BAY CITY, Mich.-Mounting federal regulations along with "normal" security-related trepidations has led COPOCO Community Credit Union to employ Open Systems Technology (OST) services.
"With regulations the way they are and all the hacking that goes on, you might think you are safe, but you really need to know you are safe," said Doreen Smith, CFO for the Bay City, Michigan-based credit union.
In many cases, security breaches are not coming from predators and hackers but from vendors who use generic security codes during installations.
"I have worked with over 50 credit unions and what I see as a leading overlooked problem is that security issues are being left behind by vendors who are either installing products or providing products," said Scott Montgomery, manager of Security Practices at OST. "A credit union with an IT staff in many cases is not aware of these security issues. So how can you fix something when you don't know it's broken?"
The answer, said Montgomery, is testing, a process that provides Smith and her team with actionable intelligence and the assurance that they are meeting FFIEC requirements and uncovering threats otherwise overlooked. "They (FFIEC) come in and ask for our security assessments and if we are having vulnerability testing and ask how often we do it," said Smith. "All I have to do is hand them the report disc Scott has made for us; it's that simple."
With 14,000 members, 35 employees and two branches, the $100-million COPOCO is overly cautious. While FFEIC testing is required annually, it opts to test every every six months. "These tests also allow us to see our weaknesses. For example, little things come up like a Microsoft patch not going up correctly, which makes PCs vulnerable," said Smith. "And we had a server migration where we went from an old server to a new server with new software. Scott's test scans found automatic passwords that weren't changed, which also made us vulnerable."
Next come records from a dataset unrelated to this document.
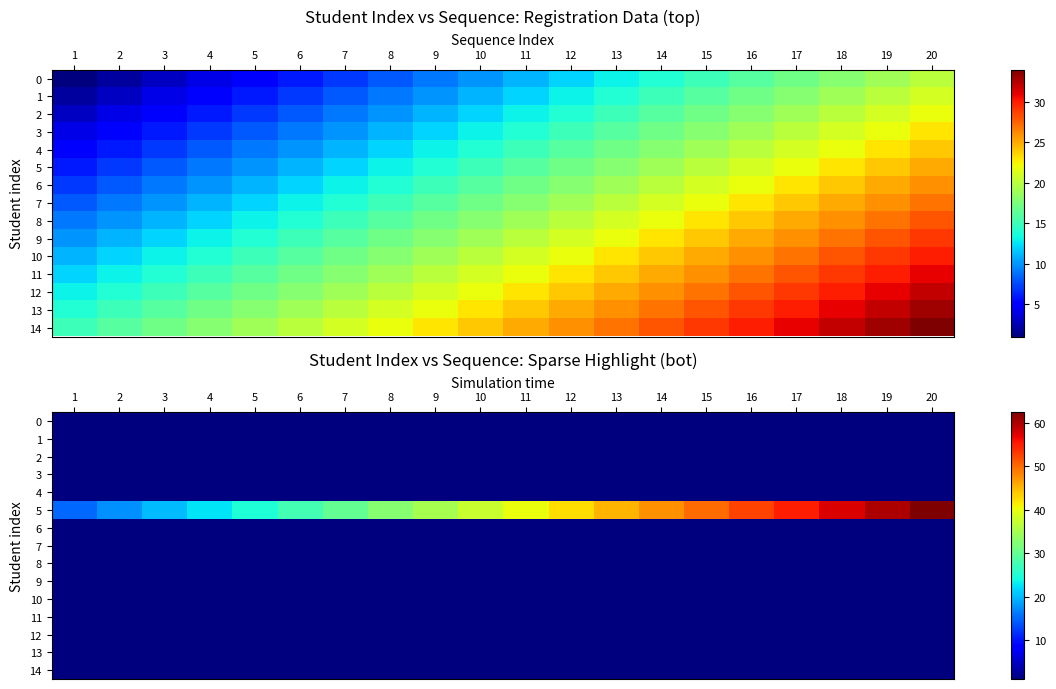

At which label is 11 closest to 1?

1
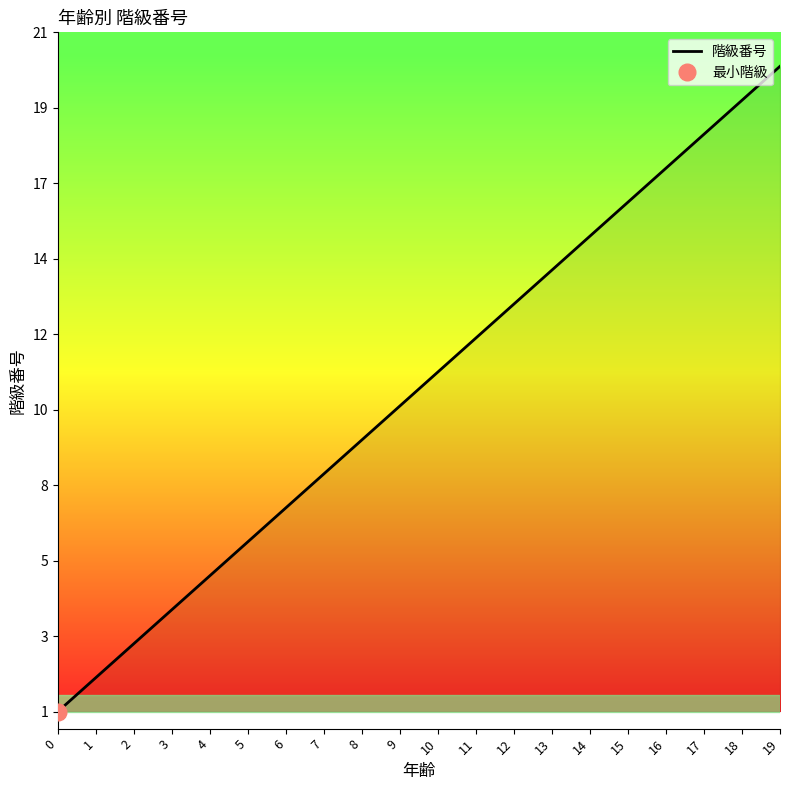

What is the sum of the values at 17 and 2?

21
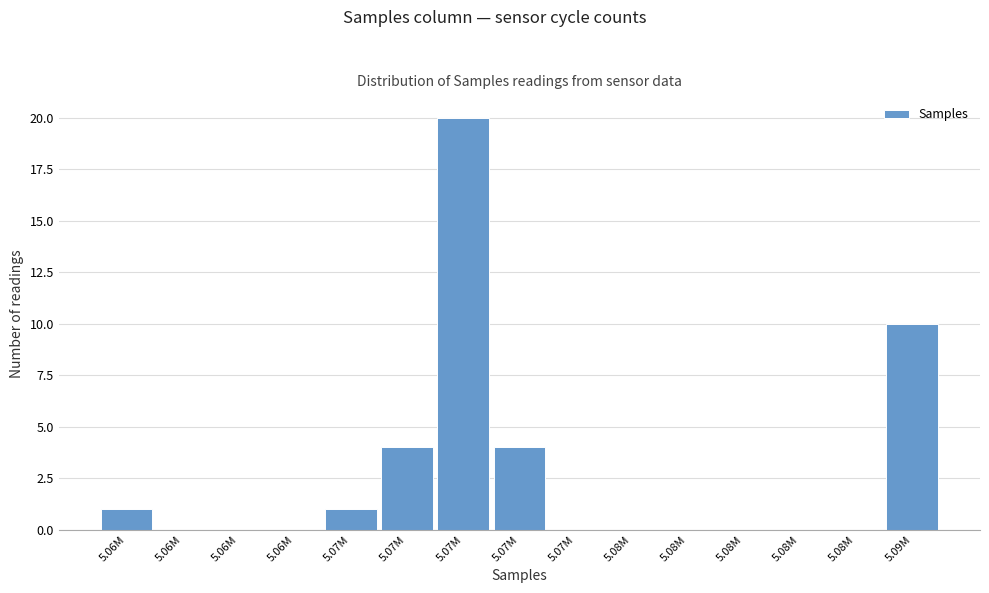

How many data points does each series have?

15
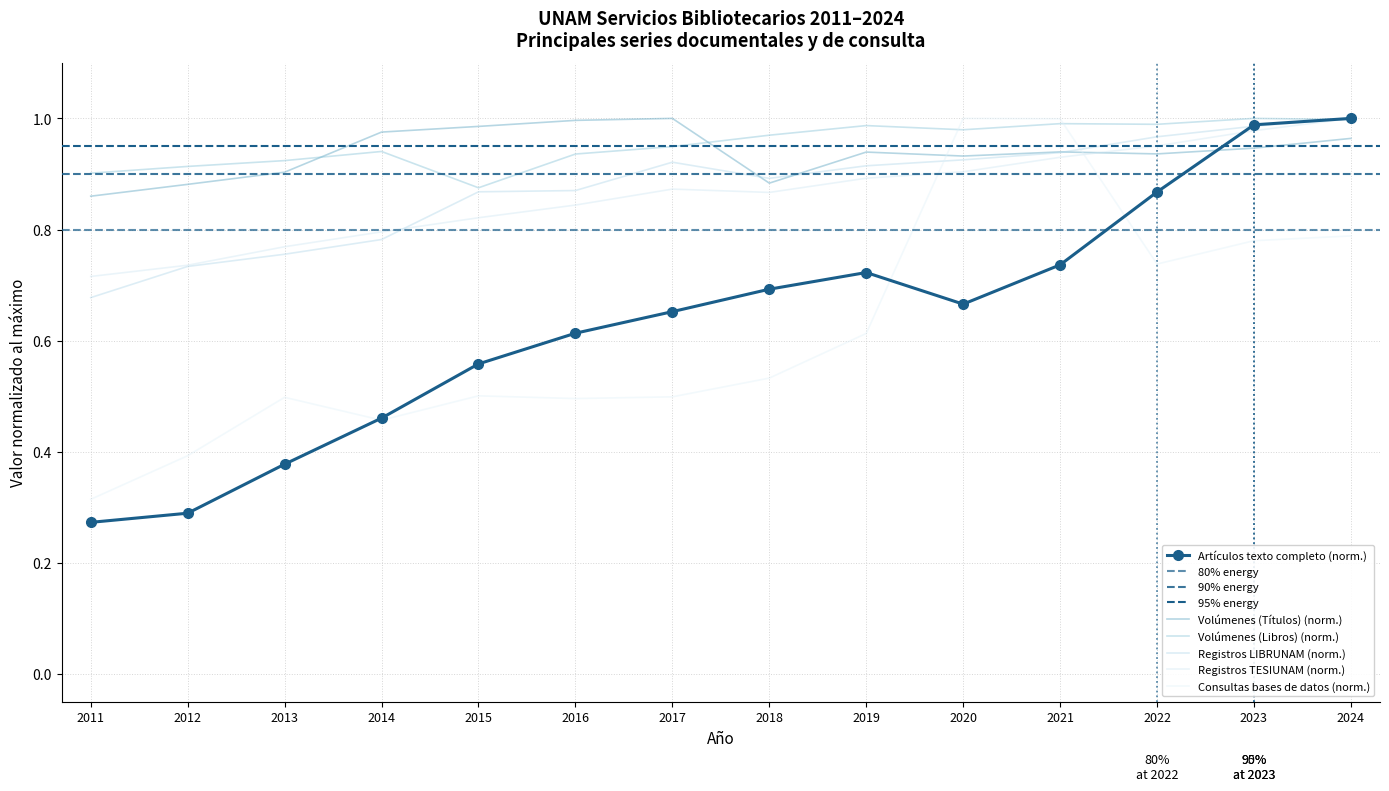

Where is the first local minimum for Registros LIBRUNAM?

2018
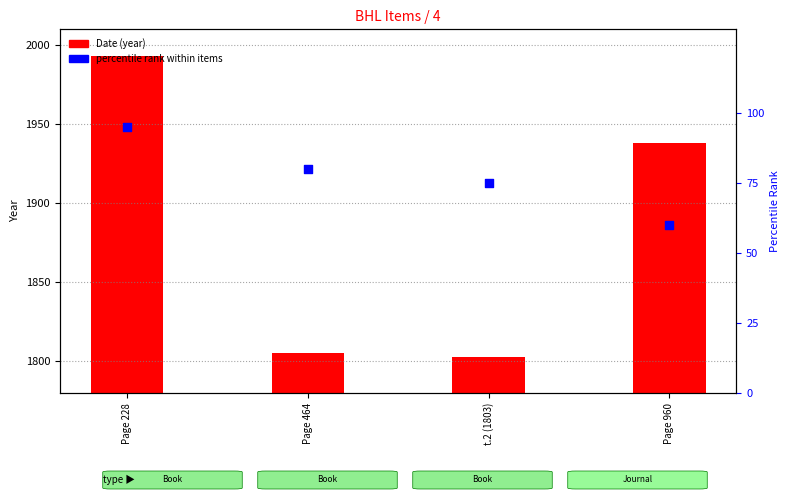

What is the total value across all series at Page 960?

1998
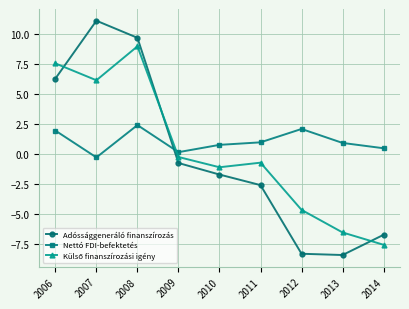

True or false: Nettó FDI-befektetés and Adóssággeneráló finanszírozás intersect in this chart.

True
Depending on the size of the credit union, on-site testing and evaluation can take one to two days to complete. "We arrive at nine in the morning; we complete the testing by late afternoon and make our presentation the following morning," said Montgomery.
The Information Technology Security Assessment is based on a score from one to 10 and investigates variables including password vulnerability, server vulnerability, non-supported operating systems and more. "This report allows executives to change how they are responding to certain issues. They might be underutilizing their IT department or force their vendors to step up in ways they haven't before."
"Most vendors want to get in and out of an organization as quickly as they can, and we know certain vendors that leave their clients vulnerable," Montgomery continued. "In urban areas, for example, we have seen the same application installed at many, many credit unions during the same timeframe using the same password."